Noma followed up Dark Pictures with other well-received works, including the short stories A Red Moon in Her Face (Kao no naka no akai tsuki, 1947) and Feeling of Disintegration (Hōkai kankaku, 1948), and the novel Zone of Emptiness (Shinkū chitai, 1952). A Red Moon in Her Face argued that "the war and defeat had made it impossible to form satisfying relationships to any other human being" (Van C. Gessel), while Zone of Emptiness was Noma's attempt to "provide the reader with a true picture of what my country was like when it was under the yoke of this dominating force [of militarism]" (Noma). Thanks to the prominence of these works, Noma has been canonized as one of the "first generation" of postwar writers in Japan, alongside the likes of Rinzō Shiina, Yutaka Haniya, Haruo Umezaki, and Taijun Takeda. Noma's focus on the human body in these works led him to be categorized as a leading exponent of the "flesh school" (Nikutai-ha) of postwar writers.

Over the course of the 1950s, and especially after the Communist Party's passive stance during the 1960 Anpo protests against the U.S.-Japan Security Treaty, many writers and critics became disillusioned with the JCP. However, Noma remained committed to Marxist ideology at that time, and his 1961 novel Waga tō wa soko ni tatsu (lit. "My tower stands there") was criticized by literary critics such as Takeo Okuno, Kōichi Isoda, and Takaaki Yoshimoto for being too openly political. However that summer, Noma joined a group of writers and critics in issuing a blistering criticism of the Communist Party's cultural policies, and in December 1961, at the 10th Congress of the New Japanese Literature Association (Shin Nihon Bungakkai), Noma read aloud another statement criticizing the JCP's policies and calling for "a new relationship between politics and literature." These criticisms proved unacceptable to the party, and ultimately contributed to Noma's expulsion from the JCP in 1964.

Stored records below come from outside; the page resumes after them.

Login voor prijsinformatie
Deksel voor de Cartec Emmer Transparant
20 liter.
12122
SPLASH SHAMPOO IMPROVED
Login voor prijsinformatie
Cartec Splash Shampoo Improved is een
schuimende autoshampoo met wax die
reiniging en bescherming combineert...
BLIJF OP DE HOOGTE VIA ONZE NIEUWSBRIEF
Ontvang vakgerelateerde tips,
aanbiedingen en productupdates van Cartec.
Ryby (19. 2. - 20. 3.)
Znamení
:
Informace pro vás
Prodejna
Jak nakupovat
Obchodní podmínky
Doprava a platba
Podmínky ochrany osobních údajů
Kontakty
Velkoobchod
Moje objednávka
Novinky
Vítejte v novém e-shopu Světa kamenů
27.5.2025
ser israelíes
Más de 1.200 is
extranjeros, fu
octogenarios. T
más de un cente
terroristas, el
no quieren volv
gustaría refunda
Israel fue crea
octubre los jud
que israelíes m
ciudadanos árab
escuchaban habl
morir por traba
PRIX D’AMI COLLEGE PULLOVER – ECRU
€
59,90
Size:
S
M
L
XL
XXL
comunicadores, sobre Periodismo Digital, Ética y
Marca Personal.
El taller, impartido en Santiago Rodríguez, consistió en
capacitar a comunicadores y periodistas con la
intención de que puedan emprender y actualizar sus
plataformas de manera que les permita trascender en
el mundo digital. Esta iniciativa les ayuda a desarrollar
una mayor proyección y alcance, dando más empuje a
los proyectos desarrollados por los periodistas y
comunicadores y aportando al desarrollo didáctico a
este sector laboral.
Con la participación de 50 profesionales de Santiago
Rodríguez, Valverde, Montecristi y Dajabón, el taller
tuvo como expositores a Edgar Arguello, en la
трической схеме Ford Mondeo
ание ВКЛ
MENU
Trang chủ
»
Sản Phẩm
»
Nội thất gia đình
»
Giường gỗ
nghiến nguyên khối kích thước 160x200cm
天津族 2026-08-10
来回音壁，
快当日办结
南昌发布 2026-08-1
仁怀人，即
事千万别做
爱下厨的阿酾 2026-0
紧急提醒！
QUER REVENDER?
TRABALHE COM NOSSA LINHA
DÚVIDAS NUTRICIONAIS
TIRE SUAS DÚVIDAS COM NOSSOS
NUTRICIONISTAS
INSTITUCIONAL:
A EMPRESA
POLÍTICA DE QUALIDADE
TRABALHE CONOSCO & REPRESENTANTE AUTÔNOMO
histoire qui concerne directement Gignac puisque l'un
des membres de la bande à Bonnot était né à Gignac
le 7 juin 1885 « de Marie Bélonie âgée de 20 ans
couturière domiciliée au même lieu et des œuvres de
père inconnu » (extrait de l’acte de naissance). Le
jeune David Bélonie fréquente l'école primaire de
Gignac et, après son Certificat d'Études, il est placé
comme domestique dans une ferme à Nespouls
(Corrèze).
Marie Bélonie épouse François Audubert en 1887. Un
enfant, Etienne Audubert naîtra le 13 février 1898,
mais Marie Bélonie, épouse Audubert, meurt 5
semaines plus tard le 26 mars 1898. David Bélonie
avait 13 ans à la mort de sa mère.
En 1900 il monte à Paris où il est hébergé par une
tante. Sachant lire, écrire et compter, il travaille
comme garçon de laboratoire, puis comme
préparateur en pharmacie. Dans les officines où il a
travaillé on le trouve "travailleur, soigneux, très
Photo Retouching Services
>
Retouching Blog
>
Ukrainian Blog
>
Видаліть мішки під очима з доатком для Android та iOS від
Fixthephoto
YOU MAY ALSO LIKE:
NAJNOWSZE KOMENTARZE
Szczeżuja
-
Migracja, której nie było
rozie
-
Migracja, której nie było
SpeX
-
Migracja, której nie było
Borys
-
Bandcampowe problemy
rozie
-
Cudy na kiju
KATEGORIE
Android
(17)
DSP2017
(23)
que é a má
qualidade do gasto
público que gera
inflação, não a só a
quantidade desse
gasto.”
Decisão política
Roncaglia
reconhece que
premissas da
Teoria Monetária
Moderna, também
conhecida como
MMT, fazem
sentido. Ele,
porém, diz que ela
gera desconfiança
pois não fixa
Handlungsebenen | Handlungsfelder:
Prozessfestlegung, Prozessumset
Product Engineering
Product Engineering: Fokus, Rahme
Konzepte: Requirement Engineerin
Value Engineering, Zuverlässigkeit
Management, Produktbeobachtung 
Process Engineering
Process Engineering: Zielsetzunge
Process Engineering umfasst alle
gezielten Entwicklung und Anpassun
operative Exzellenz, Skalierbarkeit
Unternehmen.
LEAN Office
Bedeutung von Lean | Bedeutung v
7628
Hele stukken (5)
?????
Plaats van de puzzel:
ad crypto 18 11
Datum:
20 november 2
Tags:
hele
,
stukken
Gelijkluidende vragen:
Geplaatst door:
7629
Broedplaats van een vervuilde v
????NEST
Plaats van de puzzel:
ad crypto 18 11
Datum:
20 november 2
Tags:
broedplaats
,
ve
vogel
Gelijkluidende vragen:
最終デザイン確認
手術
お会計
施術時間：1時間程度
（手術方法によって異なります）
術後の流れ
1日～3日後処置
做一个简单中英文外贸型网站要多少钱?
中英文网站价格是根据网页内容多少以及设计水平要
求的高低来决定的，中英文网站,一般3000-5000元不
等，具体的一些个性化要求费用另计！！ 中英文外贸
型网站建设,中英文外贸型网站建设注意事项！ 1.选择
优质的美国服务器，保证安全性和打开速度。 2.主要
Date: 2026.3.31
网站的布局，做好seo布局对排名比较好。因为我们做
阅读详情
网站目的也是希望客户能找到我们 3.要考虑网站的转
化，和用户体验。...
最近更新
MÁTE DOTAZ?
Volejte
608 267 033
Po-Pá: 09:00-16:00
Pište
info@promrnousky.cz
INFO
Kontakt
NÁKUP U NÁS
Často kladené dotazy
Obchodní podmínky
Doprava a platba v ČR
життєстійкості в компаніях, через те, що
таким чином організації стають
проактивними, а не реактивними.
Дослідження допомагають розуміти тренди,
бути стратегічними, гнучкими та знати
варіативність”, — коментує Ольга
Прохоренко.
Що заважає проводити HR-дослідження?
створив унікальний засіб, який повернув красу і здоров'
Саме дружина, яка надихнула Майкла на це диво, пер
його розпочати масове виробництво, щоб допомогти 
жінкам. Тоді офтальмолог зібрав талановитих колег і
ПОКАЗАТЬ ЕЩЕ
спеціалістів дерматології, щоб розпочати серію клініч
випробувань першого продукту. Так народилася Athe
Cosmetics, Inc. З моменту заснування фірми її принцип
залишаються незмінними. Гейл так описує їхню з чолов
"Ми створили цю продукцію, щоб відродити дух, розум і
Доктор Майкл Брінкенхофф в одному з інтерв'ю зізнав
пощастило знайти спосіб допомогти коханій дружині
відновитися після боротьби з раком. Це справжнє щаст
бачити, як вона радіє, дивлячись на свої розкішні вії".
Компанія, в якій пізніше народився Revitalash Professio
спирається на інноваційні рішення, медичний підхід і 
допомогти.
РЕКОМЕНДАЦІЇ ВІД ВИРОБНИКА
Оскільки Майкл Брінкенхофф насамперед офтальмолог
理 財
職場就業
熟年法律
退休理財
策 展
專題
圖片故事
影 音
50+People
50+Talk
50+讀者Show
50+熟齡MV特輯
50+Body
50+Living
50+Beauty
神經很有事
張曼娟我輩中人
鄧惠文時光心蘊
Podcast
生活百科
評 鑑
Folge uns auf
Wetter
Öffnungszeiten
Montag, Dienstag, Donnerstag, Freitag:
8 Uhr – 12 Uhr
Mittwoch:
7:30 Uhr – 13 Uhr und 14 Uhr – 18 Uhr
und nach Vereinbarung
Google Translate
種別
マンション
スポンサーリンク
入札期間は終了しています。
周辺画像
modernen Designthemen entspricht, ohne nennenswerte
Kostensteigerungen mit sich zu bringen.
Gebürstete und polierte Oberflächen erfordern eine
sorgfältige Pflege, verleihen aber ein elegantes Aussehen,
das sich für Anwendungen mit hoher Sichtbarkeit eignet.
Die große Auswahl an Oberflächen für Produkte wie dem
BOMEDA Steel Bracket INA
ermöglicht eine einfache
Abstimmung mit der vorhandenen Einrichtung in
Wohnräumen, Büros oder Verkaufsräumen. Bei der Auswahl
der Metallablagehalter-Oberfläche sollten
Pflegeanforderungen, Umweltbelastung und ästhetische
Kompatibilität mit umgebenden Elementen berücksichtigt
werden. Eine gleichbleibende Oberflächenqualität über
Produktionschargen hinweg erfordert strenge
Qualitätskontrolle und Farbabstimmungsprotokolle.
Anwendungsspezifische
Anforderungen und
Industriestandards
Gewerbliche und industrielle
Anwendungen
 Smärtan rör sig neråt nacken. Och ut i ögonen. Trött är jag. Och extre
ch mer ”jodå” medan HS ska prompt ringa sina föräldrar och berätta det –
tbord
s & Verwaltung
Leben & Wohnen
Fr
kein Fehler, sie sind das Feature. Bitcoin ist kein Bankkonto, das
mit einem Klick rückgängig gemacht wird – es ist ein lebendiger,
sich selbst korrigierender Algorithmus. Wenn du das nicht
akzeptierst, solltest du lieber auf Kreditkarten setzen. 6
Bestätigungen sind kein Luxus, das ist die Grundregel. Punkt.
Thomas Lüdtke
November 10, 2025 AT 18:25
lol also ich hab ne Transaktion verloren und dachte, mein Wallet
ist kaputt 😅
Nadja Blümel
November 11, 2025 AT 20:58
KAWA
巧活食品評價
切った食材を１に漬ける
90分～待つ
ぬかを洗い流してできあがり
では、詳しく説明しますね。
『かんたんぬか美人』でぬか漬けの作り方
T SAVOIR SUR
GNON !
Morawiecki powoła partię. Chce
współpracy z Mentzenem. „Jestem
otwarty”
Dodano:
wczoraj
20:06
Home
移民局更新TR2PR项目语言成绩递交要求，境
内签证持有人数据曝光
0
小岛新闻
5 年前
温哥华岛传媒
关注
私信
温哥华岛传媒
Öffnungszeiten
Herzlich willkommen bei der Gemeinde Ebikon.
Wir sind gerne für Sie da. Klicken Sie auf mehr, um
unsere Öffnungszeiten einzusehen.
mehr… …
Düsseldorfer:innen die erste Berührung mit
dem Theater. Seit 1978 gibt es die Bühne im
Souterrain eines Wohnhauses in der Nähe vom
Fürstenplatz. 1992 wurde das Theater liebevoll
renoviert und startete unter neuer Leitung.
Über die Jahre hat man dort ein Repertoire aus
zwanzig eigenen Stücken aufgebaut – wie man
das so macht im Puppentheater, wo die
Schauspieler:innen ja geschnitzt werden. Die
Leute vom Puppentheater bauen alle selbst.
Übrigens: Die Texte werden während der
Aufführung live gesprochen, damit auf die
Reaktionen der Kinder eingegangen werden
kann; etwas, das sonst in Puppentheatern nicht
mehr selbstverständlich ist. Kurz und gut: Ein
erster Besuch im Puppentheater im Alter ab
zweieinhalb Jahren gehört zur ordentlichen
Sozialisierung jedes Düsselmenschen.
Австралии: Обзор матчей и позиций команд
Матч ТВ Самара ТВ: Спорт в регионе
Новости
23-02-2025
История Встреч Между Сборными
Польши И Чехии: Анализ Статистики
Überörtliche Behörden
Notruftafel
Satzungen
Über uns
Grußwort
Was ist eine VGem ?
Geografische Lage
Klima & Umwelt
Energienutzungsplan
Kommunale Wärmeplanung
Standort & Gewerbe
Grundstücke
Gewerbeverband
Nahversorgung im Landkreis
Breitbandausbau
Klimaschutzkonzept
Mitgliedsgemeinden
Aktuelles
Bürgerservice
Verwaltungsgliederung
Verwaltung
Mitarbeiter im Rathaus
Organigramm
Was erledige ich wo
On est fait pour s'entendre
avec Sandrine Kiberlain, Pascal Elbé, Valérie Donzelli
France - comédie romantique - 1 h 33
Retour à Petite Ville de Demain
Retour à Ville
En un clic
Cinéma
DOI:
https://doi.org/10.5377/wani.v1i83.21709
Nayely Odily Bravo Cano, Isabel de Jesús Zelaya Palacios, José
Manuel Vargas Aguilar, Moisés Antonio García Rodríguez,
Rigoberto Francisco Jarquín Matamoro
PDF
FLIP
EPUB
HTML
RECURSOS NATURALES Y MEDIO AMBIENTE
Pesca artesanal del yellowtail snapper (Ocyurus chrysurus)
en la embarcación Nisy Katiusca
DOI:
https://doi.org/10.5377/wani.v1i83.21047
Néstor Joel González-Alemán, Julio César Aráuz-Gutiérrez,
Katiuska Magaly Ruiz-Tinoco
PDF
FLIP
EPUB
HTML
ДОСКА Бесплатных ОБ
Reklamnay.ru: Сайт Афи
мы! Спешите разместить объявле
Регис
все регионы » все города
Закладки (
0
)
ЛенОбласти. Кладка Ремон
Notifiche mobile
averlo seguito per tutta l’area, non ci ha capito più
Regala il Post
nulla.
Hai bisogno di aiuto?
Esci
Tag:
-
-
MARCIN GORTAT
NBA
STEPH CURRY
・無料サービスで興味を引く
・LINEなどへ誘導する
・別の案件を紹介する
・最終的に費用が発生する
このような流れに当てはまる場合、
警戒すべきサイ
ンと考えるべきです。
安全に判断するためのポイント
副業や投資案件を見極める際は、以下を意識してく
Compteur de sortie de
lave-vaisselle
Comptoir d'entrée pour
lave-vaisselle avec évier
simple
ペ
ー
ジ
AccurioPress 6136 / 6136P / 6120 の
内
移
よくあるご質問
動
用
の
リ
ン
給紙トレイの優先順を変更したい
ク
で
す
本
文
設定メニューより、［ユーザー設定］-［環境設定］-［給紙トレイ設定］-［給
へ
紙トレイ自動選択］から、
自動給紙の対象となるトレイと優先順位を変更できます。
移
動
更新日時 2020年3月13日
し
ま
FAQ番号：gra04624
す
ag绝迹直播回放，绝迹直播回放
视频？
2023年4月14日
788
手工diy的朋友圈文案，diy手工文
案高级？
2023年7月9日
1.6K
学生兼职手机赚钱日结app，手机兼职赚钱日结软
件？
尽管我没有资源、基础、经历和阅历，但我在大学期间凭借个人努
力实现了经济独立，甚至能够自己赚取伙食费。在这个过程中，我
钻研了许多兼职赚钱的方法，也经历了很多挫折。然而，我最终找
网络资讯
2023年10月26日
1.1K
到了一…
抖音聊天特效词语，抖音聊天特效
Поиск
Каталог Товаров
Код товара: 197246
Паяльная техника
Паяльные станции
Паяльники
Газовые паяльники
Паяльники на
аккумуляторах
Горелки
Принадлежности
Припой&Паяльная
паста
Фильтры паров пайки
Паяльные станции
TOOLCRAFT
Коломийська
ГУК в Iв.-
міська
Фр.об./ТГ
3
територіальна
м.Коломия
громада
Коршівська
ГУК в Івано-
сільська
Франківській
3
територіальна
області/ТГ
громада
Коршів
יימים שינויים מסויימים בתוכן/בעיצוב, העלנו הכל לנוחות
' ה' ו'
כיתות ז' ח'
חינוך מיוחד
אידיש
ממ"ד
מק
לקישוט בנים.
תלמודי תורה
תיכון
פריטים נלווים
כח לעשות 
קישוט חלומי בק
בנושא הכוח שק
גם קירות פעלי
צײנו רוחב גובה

In 1971, Noma completed what is considered his masterpiece, Seinen no wa (lit. "Circle of youth"), which he had begun writing in 1948 and had taken him 24 years to complete. This lengthy 5-volume work, intended to embody Noma's "Total Novel Theory" (zentai shosetsu riron), was awarded the Tanizaki Prize for 1971 as well as the Lotus Prize for Literature the following year. Among other later works, Shinran (1973) expounded Noma's thoughts on religion, and Sayama saiban (1976) considered discrimination against Burakumin as exemplified in the Sayama incident of 1963.

Noma died of cancer in Tokyo in 1991.

==Selected works==
- 1946: Dark Pictures (Kurai e)
- 1947: A Red Moon in Her Face (Kao no naka no akai tsuki)
- 1948: Feeling of Disintegration (Hōkai kankaku)
- 1952: Zone of Emptiness (Shinkū chitai)
- 1961: Waga tō wa soko ni tatsu
- 1971: Seinen no wa
- 1973: Shinran
- 1976: Sayama saiban

==Translations (selected)==
- Noma, Hiroshi (1956). "Zone of Emptiness"
- Noma, Hiroshi (1972). "Modern stories from many lands"
- Noma, Hiroshi (2000). "Dark Pictures and Other Stories (Dark Pictures, Feeling of Disintegration, Red Moon in Her Face)"

==Adaptations==
Zone of Emptiness was adapted into a film in 1952, directed by Satsuo Yamamoto.